The tech\corporate\spy world is moving so fast that we need experimentation at
smaller scales to discover the right types of privacy and information law.
Implementation of "right to be forgotten" on a small scale might have helped
find a better implementation before being rolled out at a broad scale.
Delegating law making to states lets this experimentation and evolution
happen. You can add you own start-up metaphor.
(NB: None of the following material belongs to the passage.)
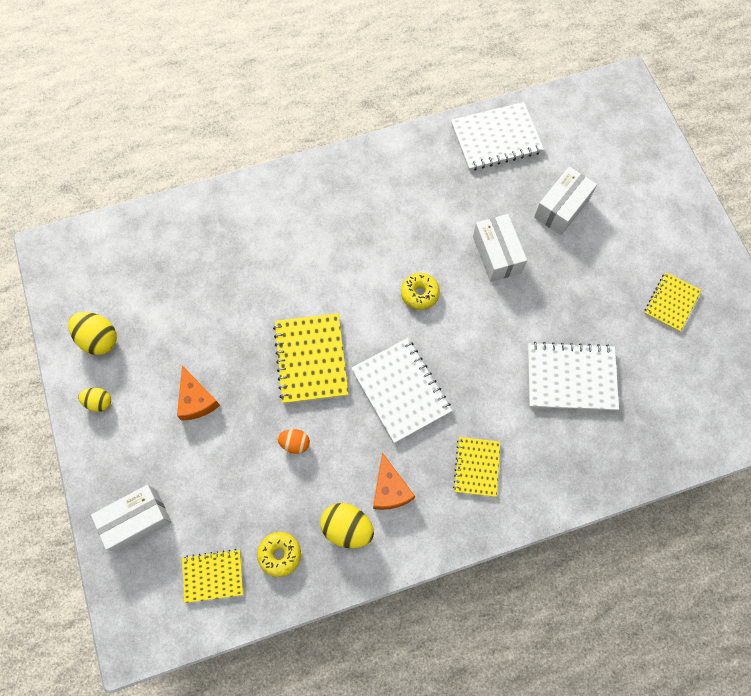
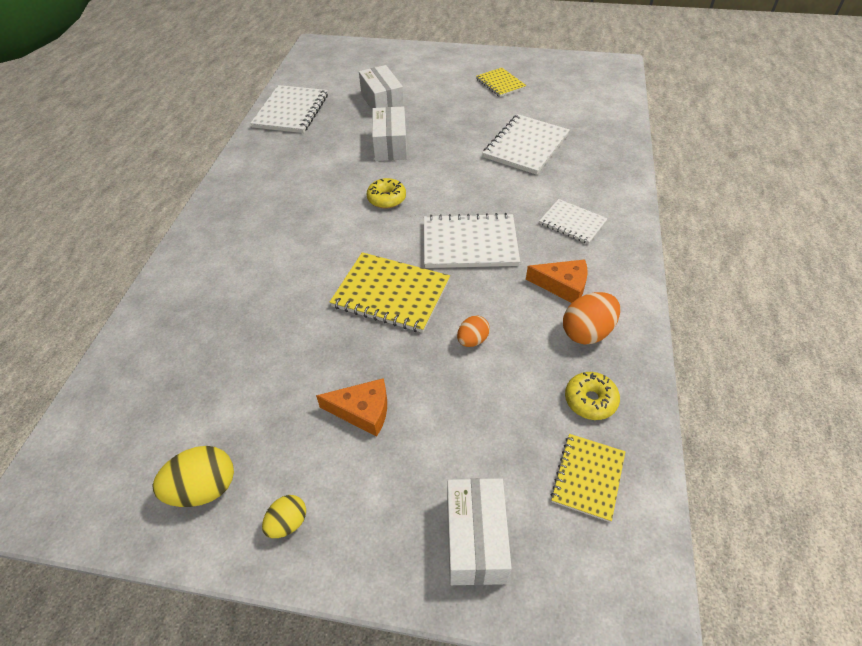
camera: 60 degrees left, 20 degrees down
(347, 528) = (587, 332): yellow egg -> orange egg
(476, 467) = (572, 223): yellow notebook -> white notebook
(497, 254) = (390, 145): white box -> white box turned 75 degrees clockwise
If I look at the US, the federal level seems to be a quagmire and prevent
progress (health, education, guns) compared to the rest of the world. However,
when states set law independently, the rate of change seems much faster (gay
marriage, drug laws). I can't see the US minting a new citizen right at the
expense of corporations at the federal level - this is tragic. However, it
might if states led the way first.

"Business friendly" and "protectionism" read like talking points from a
corporate PR machine. I see the EU pursuing citizen's rights for the modern
world when the US is stagnant / regressing.

------
Animats
From the actual ruling: _" Weltimmo, a company registered in Slovakia, runs a
property dealing website concerning Hungarian properties. For that purpose, it
processes the personal data of the advertisers. The advertisements are free of
charge for one month but thereafter a fee is payable. Many advertisers sent a
request by e-mail for the deletion of both their advertisements and their
personal data as from that period. However, Weltimmo did not delete those data
and charged the interested parties for the price of its services. As the
amounts charged were not paid, Weltimmo forwarded the personal data of the
advertisers concerned to debt collection agencies._" In other words, a typical
slimeball-type refusal-to-cancel scam.

This was an action which fell under the European Privacy Directive, which is
EC-wide but implemented by different laws in different countries. All
countries involved are EC countries.

This sort of thing comes up all the time in the US, where courts have to deal
with companies from another state.

------
mtgx
We can only hope. It wouldn't be a very good or strong law if it _didn 't_
impact Facebook or Google in a significant way, considering all the freedoms
the companies as well as the US government have taken with Europeans' data
lately.